BOISE -- Four men are suing the Mormon church and Boy Scouts of America in federal court because they say they were sexually abused while attending scouting functions in Idaho. The men, who are now in their 40s and 50s, say the institutions failed to inform parents and police of the potential threat of abuse.
Attorneys Gilion Dumas, Andrew Chasan and Timothy Walton filed the lawsuit in Boise's U.S. District Court on Monday on behalf of the four men, who are named only as John Does I (one) through IV (four) in the lawsuit to protect their privacy.
Three of the men in the lawsuit say they were in troops sponsored by the Church of Jesus Christ of Latter-day Saints and that they were abused by scout leaders while at scouting functions or on camping trips. The fourth says he was in a troop sponsored by the Elks Club in Lewiston when he was abused.
According to their lawyers, the four male victims, previously didn't have any reason to think the Scouts or the LDS Churches who sponsored the troops knew there was a threat of abusers in the program. That recently changed when thousands of documents were made public last year.
Thousands of so-called "Perversion Files" came out after a 2010 abuse case against an assistant scout master in Oregon. The documents show years of abuse allegations and which volunteer leaders were known abusers. One of the attorneys on that case, Gilion Dumas, is now involved in the newly-filed Idaho case.
"Our fraud theory is based on the idea that the Boy Scouts and the LDS Church, as the largest sponsor of Boy Scouts, knew for decades that pedophiles were targeting their organizations in order to get access to young boys so that they could sexually exploit, molest and abuse these boys," Dumas said.
The new Idaho case involves four alleged victims; two who say they were abused by the same man. Some of the alleged perpetrators were in the "Perversion Files" for past instances that happened before the victims' alleged abuse on camping trips, in LDS ward buildings and the Boy Scouts Council Headquarters in Boise.
For example, one man was put into the files years before he then worked with the victim in an Idaho Boy Scout troop.
"Because the file system was secret, the Boy Scouts never informed the sponsoring organization or the families that he was in the files and kicked out, so he kept showing up at troop meetings for several more years and continued to abuse scouts," Dumas said.

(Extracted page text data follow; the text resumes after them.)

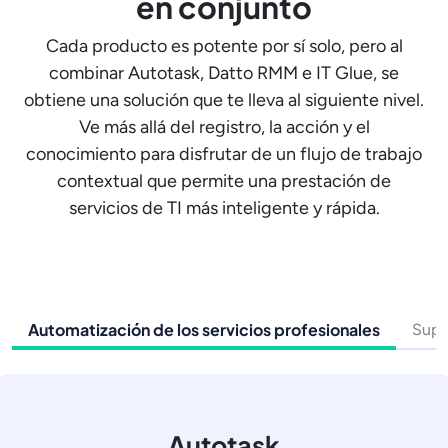
en conjunto
Cada producto es potente por sí solo, pero al
combinar Autotask, Datto RMM e IT Glue, se
obtiene una solución que te lleva al siguiente nivel.
Ve más allá del registro, la acción y el
conocimiento para disfrutar de un flujo de trabajo
contextual que permite una prestación de
servicios de TI más inteligente y rápida.
Automatización de los servicios profesionales
Supe
Autotask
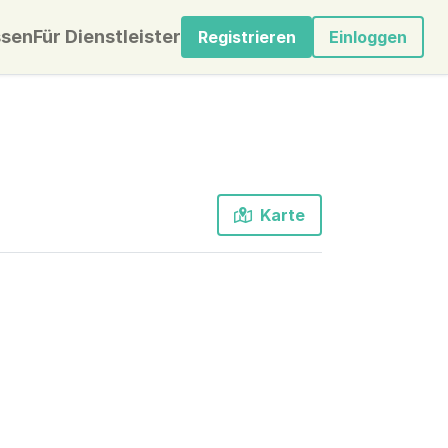
sen
Für Dienstleister
Registrieren
Einloggen
Karte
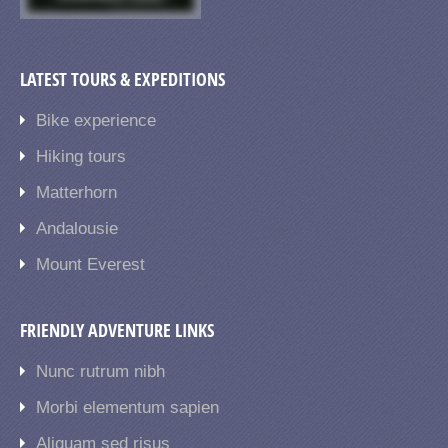
LATEST TOURS & EXPEDITIONS
Bike experience
Hiking tours
Matterhorn
Andalousie
Mount Everest
FRIENDLY ADVENTURE LINKS
Nunc rutrum nibh
Morbi elementum sapien
Aliquam sed risus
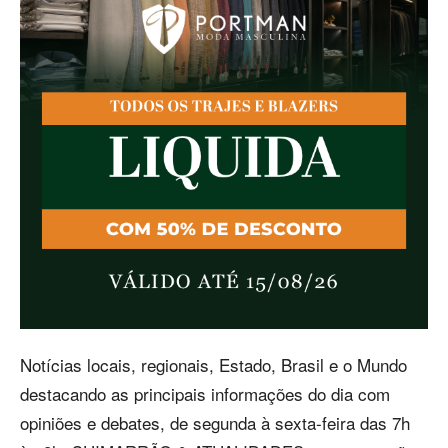
Notícias locais, regionais, Estado, Brasil e o Mundo
destacando as principais informações do dia com
opiniões e debates, de segunda à sexta-feira das 7h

The lawsuit sites several places in the Boy Scout handbook from the era the victims were in the scouts, all of which encourage scouts to seek help, instruction and guidence from their leaders. Because some leaders were in fact in confidential files with known abuse allegations, attorneys say not disclosing that information was contradictory to what scouts learned and posed danger.
"[The Boy Scouts and LDS Church] had a duty to disclose the problem because of the special relationship of trust and confidence that exists between these organizations and the young boys who join scouting," Chasen said.
Now the four victims are asking for an apology and any money a jury would see fit if the scouts and church were found guilty.
"The victims want an apology. They want their voice heard. They've lived with this horrible secret their entire lives. They have been prisoners in their own minds for their entire lives, and they want justice. And that's what we're seeking," attorney Tim Walton said.
The attorneys say they've already identified more potential victims and expect more could come forward.
"Given the prevalence of Boy Scouts in Idaho, how many thousands of children were involved in Boy Scouts as they were growing up, we think it's definitely likely that there are other victims of these three pedophiles," Dumas said.
KTVB reached out to both the LDS Church in Salt Lake City and the Boy Scouts of America. Their emailed responses are below:
Statement from the LDS Church:
"The Church of Jesus Christ of Latter-day Saints has zero tolerance for abuse of any kind, and works diligently to prevent abuse and provide support and assistance to victims of abuse. Leaders at every level are instructed in how to safeguard against abuse and are given tools to respond when it does occur. Anyone who engages in abuse of any kind is rightfully subject to both legal prosecution and to formal Church discipline."
Statement from the Boy Scouts of America:
"Any instance of child victimization or abuse is intolerable and unacceptable. While we can't comment on the lawsuit, we deeply regret that there have been times when Scouts were abused, and for that we are very sorry and extend our deepest sympathies to victims. The BSA was one of the first youth programs to develop youth protection policies and education, and has continuously enhanced its multi-tiered policies and procedures, which now include background checks, comprehensive training programs, and safety policies, like requiring all members to report even suspicions of abuse directly to local law enforcement."